** Written task **
How do the lines below between the ones holding "marzec 2025" and "wrzesień 2023", inclusive, read? Give them again exactly, with no other lines.

Dataset records:

= = = = = = =

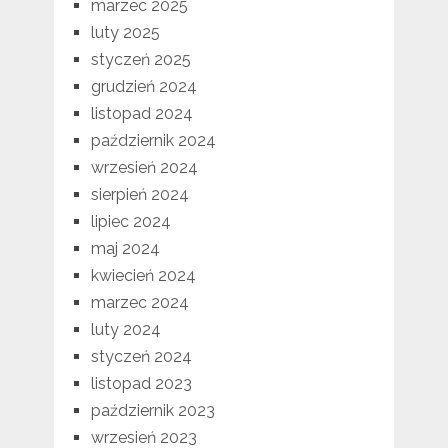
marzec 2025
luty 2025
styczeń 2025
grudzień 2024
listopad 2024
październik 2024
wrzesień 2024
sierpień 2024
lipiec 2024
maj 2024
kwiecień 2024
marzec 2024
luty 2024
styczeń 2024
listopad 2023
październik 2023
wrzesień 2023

= = = = = = =

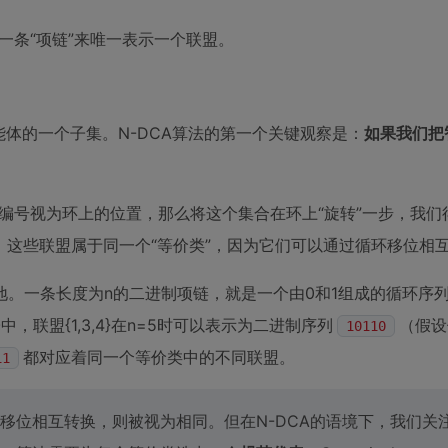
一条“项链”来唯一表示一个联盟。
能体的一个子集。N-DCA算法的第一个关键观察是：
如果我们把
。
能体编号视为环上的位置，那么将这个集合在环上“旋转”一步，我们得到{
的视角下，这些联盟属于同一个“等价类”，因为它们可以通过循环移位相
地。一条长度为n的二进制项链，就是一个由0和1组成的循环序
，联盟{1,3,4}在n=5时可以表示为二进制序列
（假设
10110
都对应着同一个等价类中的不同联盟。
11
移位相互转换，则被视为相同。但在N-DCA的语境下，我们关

= = = = = = =

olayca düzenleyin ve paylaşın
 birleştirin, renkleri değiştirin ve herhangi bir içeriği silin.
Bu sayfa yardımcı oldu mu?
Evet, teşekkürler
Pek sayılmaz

= = = = = = =

** Response to this exercise **
marzec 2025
luty 2025
styczeń 2025
grudzień 2024
listopad 2024
październik 2024
wrzesień 2024
sierpień 2024
lipiec 2024
maj 2024
kwiecień 2024
marzec 2024
luty 2024
styczeń 2024
listopad 2023
październik 2023
wrzesień 2023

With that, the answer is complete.